Streit verhinderte Fortschritte

"Das ist ein Paradigmenwechsel, und wir sind sehr froh darüber", hatte Johann-Dietrich Wörner, Chef des Deutschen Zentrums für Luft- und Raumfahrt (DLR), bereits im vergangenen Jahr die Signale aus der Nasa-Spitze kommentiert. Doch quälend lange hatten sich die Europäer nicht auf das Gemeinschaftsprojekt mit den Amerikanern einigen können. Schuld war vor allem ein Streit zwischen Deutschland und Frankreich, bei dem es eigentlich um etwas anderes ging: die Zukunft der Ariane-Rakete.

Doch so lange die nicht geklärt war, gab es auch beim ISS-Beitrag keine Fortschritte. Deutschland machte sich für eine Weiterentwicklung des bisherigen Ariane-Modells und die MPCV-Kooperation mit der Nasa stark. Frankreich wollte dagegen eine ganz neue Rakete entwickeln - und nicht mit den Amerikanern zusammenarbeiten. In beiden Fällen hofften die Regierungen mit ihrer Strategie, möglichst viele Hightech-Arbeitsplätze im eigenen Land zu halten.

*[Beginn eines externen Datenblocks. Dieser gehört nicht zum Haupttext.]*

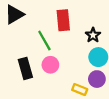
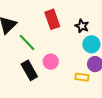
green line: (44, 40) -> (27, 42), moved

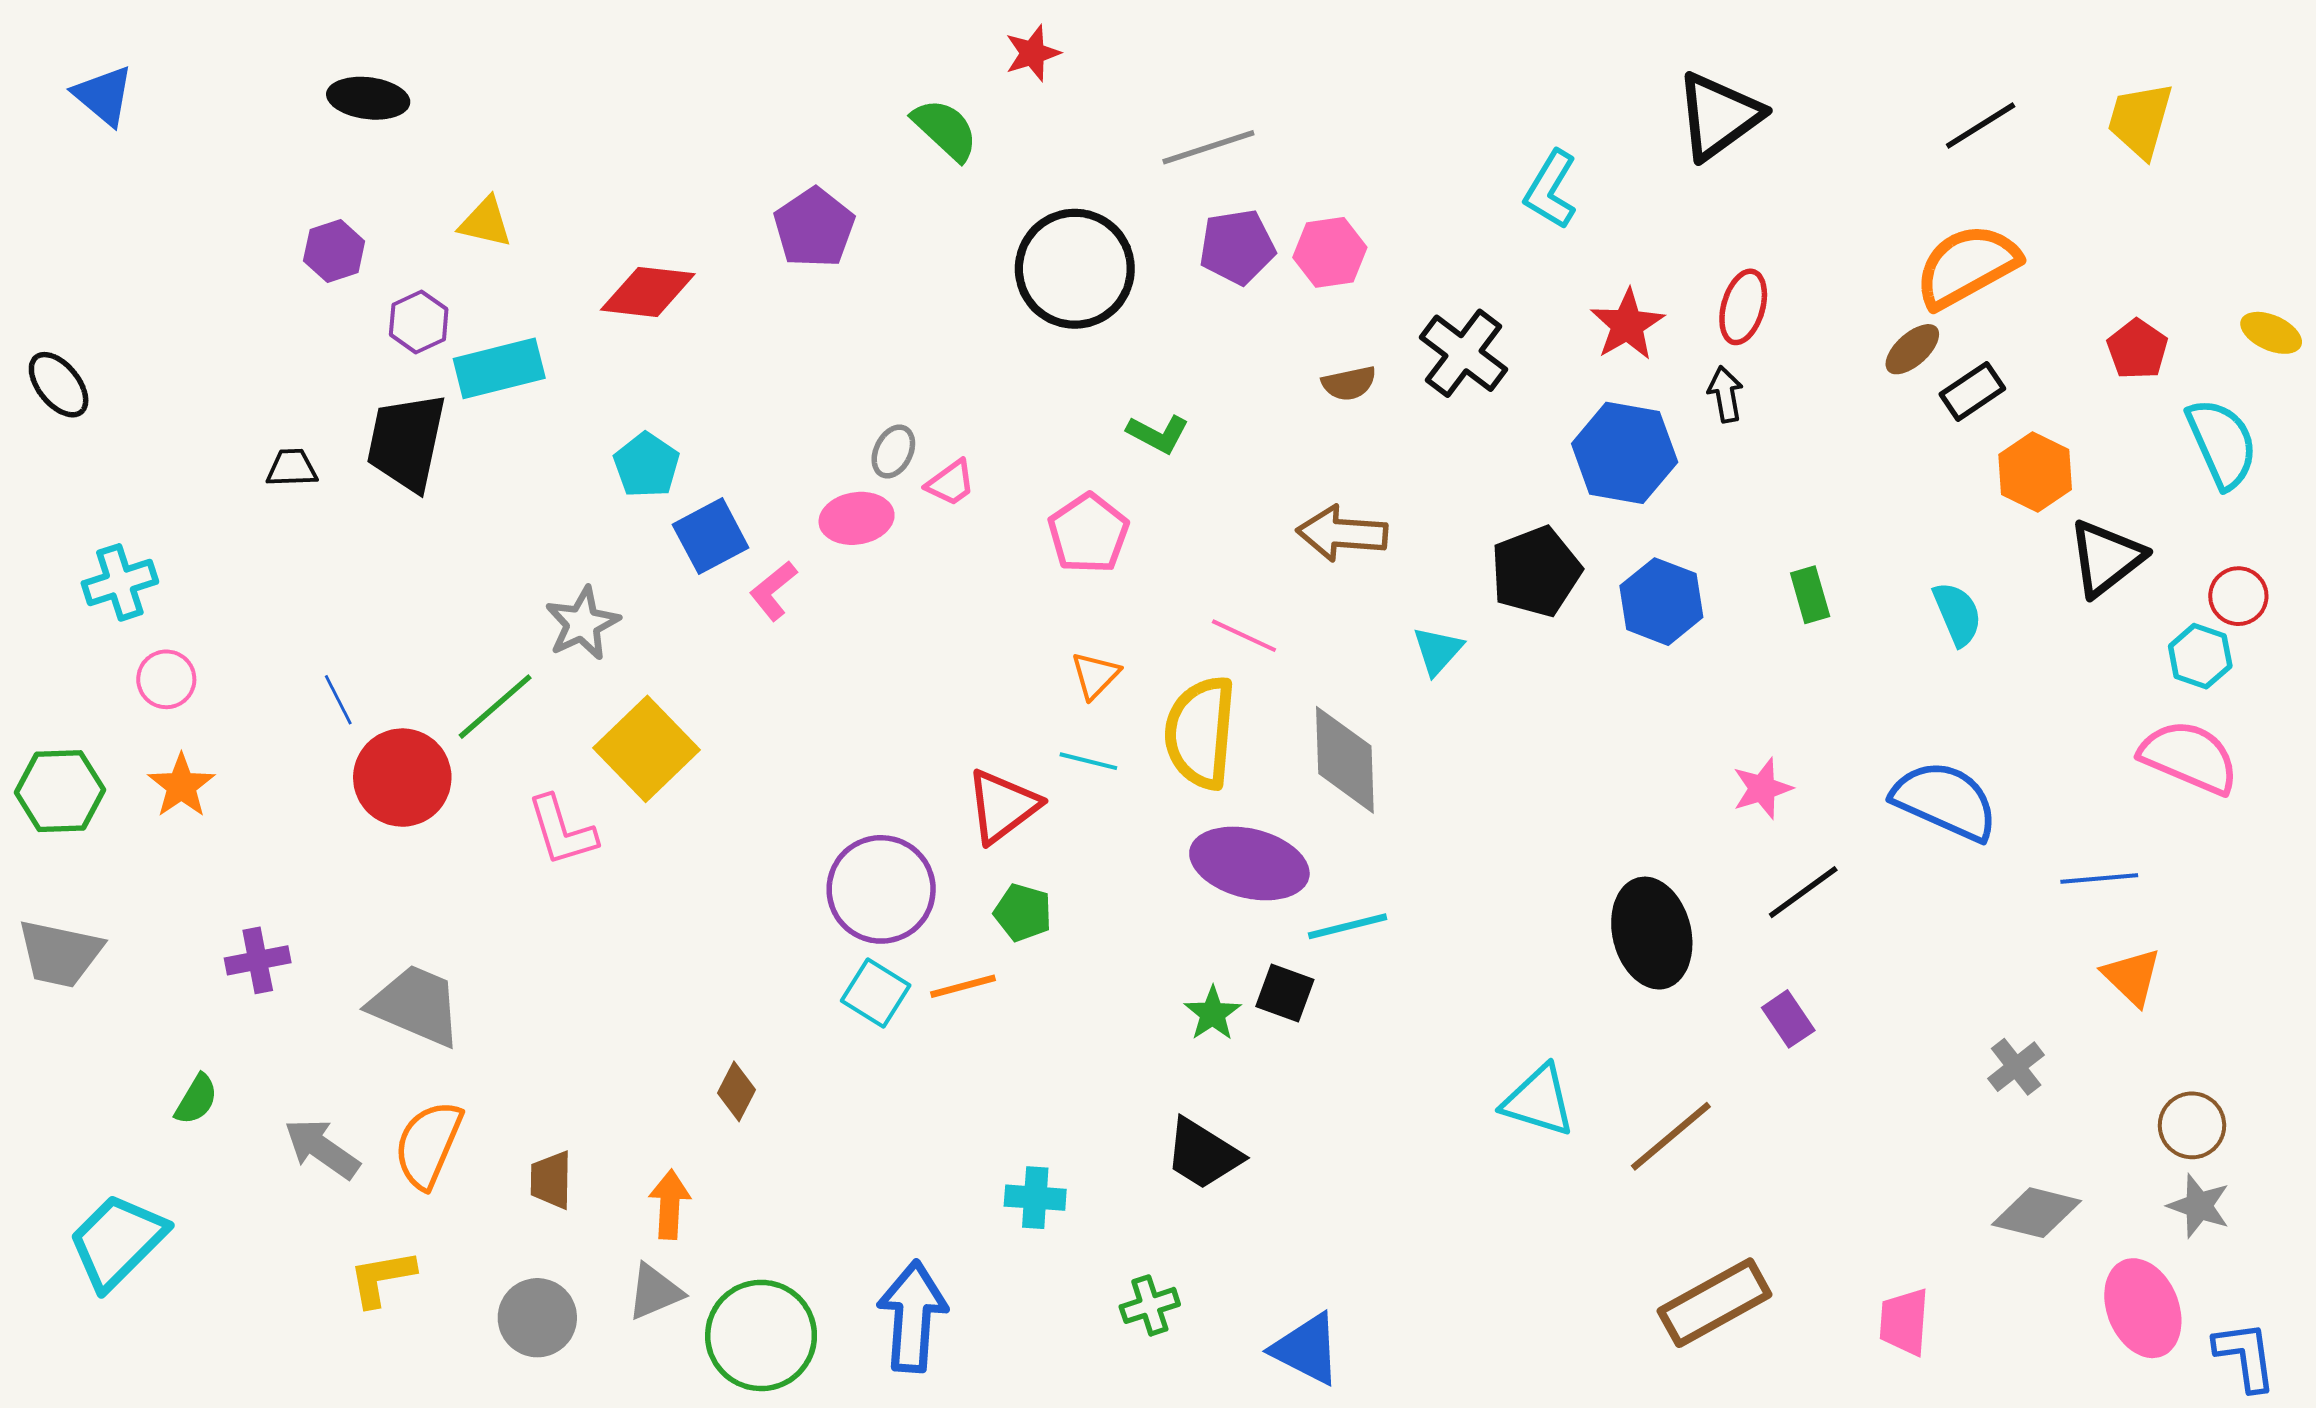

Auf dem Esa-Gipfel in Neapel knickten die Franzosen Ende November dann ein. Die französische Forschungsministerin Geneviève Fioraso verkündete, dass sich ihr Land mit 20 Prozent an dem sogenannten Barter-Element beteiligt. Zuvor hatte auch Großbritannien erklärt, die MPCV-Zuarbeiten mit einer Einmalzahlung zu unterstützen: "Mit 20 Millionen Euro machen wir den Weg frei, dass der Deal vorankommt", so der zuständige Staatsminister David Willetts.

Wie nachhaltig die Zusammenarbeit mit den Amerikanern sein wird, muss sich noch zeigen. Die Nasa war zuletzt zum Beispiel aus unbemannten Mars-Projekten mit der Esa ausgestiegen - aus Kostengründen. Weil das Budget der Organisation jährlich festgelegt wird, haben Finanzpolitiker durchaus Spielraum zur Profilierung. Sie könnten auch das MPCV-Projekt noch beschneiden.

Die aktuelle Vereinbarung umfasst zunächst auch nur die Lieferung eines Servicemoduls. Damit sind die ISS-Kosten bis 2020 abgedeckt. Die Europäer hoffen freilich auf eine Fortsetzung der Kooperation darüber hinaus.